Ogni aspetto, infatti, appare rarefatto ed incapace di creare inquietudine ed ansia sociale. L’isolamento di Arthur, lo scoppio delle rivolte cittadine, gli ambienti luridi e squallidi, il progressivo isolamento di cui rimane vittima l’uomo non riempiono mai lo schermo ma si presentano sempre come timidi fantasmi che non riescono a trasformarsi in corpi realmente desideranti e tangibili.

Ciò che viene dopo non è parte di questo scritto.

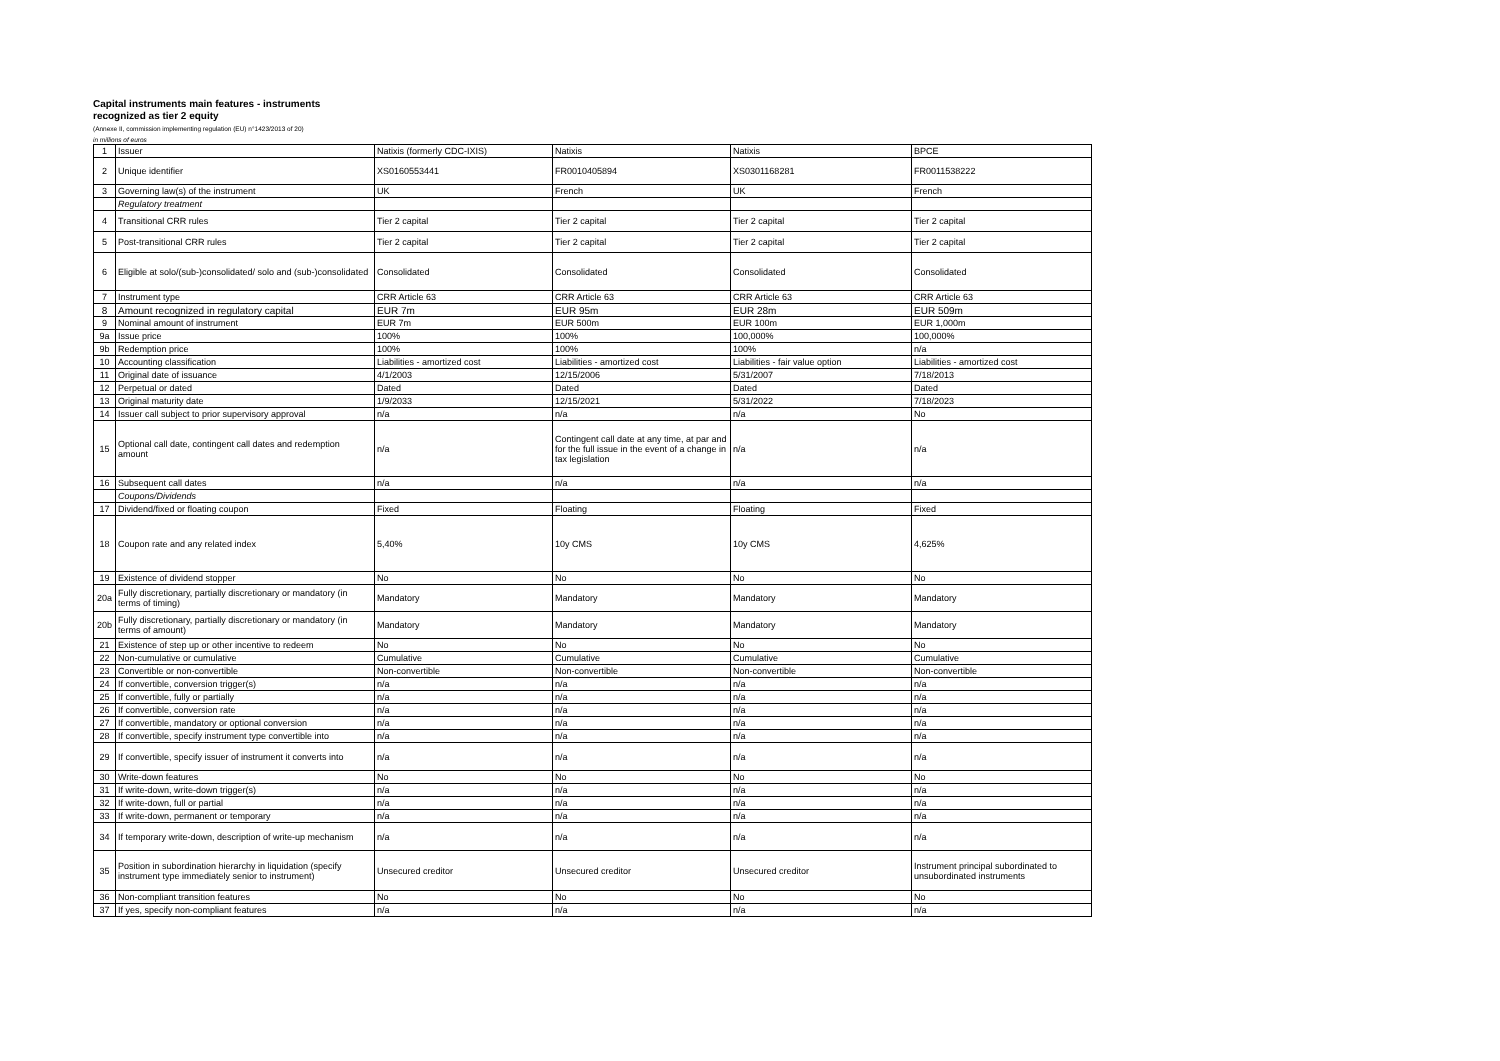Capital instruments main features - instruments recognized as tier 2 equity
(Annexe II, commission implementing regulation (EU) n°1423/2013 of 20)
in millions of euros
| 1 | Issuer | Natixis (formerly CDC-IXIS) | Natixis | Natixis | BPCE |
| 2 | Unique identifier | XS0160553441 | FR0010405894 | XS0301168281 | FR0011538222 |
| 3 | Governing law(s) of the instrument | UK | French | UK | French |
| | Regulatory treatment | | | | |
| 4 | Transitional CRR rules | Tier 2 capital | Tier 2 capital | Tier 2 capital | Tier 2 capital |
| 5 | Post-transitional CRR rules | Tier 2 capital | Tier 2 capital | Tier 2 capital | Tier 2 capital |
| 6 | Eligible at solo/(sub-)consolidated/ solo and (sub-)consolidated | Consolidated | Consolidated | Consolidated | Consolidated |
| 7 | Instrument type | CRR Article 63 | CRR Article 63 | CRR Article 63 | CRR Article 63 |
| 8 | Amount recognized in regulatory capital | EUR 7m | EUR 95m | EUR 28m | EUR 509m |
| 9 | Nominal amount of instrument | EUR 7m | EUR 500m | EUR 100m | EUR 1,000m |
| 9a | Issue price | 100% | 100% | 100,000% | 100,000% |
| 9b | Redemption price | 100% | 100% | 100% | n/a |
| 10 | Accounting classification | Liabilities - amortized cost | Liabilities - amortized cost | Liabilities - fair value option | Liabilities - amortized cost |
| 11 | Original date of issuance | 4/1/2003 | 12/15/2006 | 5/31/2007 | 7/18/2013 |
| 12 | Perpetual or dated | Dated | Dated | Dated | Dated |
| 13 | Original maturity date | 1/9/2033 | 12/15/2021 | 5/31/2022 | 7/18/2023 |
| 14 | Issuer call subject to prior supervisory approval | n/a | n/a | n/a | No |
| 15 | Optional call date, contingent call dates and redemption amount | n/a | Contingent call date at any time, at par and for the full issue in the event of a change in tax legislation | n/a | n/a |
| 16 | Subsequent call dates | n/a | n/a | n/a | n/a |
| | Coupons/Dividends | | | | |
| 17 | Dividend/fixed or floating coupon | Fixed | Floating | Floating | Fixed |
| 18 | Coupon rate and any related index | 5,40% | 10y CMS | 10y CMS | 4,625% |
| 19 | Existence of dividend stopper | No | No | No | No |
| 20a | Fully discretionary, partially discretionary or mandatory (in terms of timing) | Mandatory | Mandatory | Mandatory | Mandatory |
| 20b | Fully discretionary, partially discretionary or mandatory (in terms of amount) | Mandatory | Mandatory | Mandatory | Mandatory |
| 21 | Existence of step up or other incentive to redeem | No | No | No | No |
| 22 | Non-cumulative or cumulative | Cumulative | Cumulative | Cumulative | Cumulative |
| 23 | Convertible or non-convertible | Non-convertible | Non-convertible | Non-convertible | Non-convertible |
| 24 | If convertible, conversion trigger(s) | n/a | n/a | n/a | n/a |
| 25 | If convertible, fully or partially | n/a | n/a | n/a | n/a |
| 26 | If convertible, conversion rate | n/a | n/a | n/a | n/a |
| 27 | If convertible, mandatory or optional conversion | n/a | n/a | n/a | n/a |
| 28 | If convertible, specify instrument type convertible into | n/a | n/a | n/a | n/a |
| 29 | If convertible, specify issuer of instrument it converts into | n/a | n/a | n/a | n/a |
| 30 | Write-down features | No | No | No | No |
| 31 | If write-down, write-down trigger(s) | n/a | n/a | n/a | n/a |
| 32 | If write-down, full or partial | n/a | n/a | n/a | n/a |
| 33 | If write-down, permanent or temporary | n/a | n/a | n/a | n/a |
| 34 | If temporary write-down, description of write-up mechanism | n/a | n/a | n/a | n/a |
| 35 | Position in subordination hierarchy in liquidation (specify instrument type immediately senior to instrument) | Unsecured creditor | Unsecured creditor | Unsecured creditor | Instrument principal subordinated to unsubordinated instruments |
| 36 | Non-compliant transition features | No | No | No | No |
| 37 | If yes, specify non-compliant features | n/a | n/a | n/a | n/a |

La stessa tendenza di Joaquin Phoenix all’over-acting priva di ogni potenziale la sua interpretazione, intrappolato com’è in una serie di ghigni e di balletti estetizzanti più apparecchiati che autentici.

Infine, a destare qualche sospetto è l’iniziale allontanamento dal materiale di partenza ed il ripescaggio di una scena entrata nell’immaginario collettivo e più e più volte rappresentata al cinema. Perché il regista e gli sceneggiatori hanno sentito di legarsi nuovamente alla tradizione anziché evitare di perseguire una strada totalmente originale? Ad aver condannato Joker, stavolta, sembra proprio che sia stata la sua posticcia singolarità che non è stata abbracciata con sufficiente convinzione.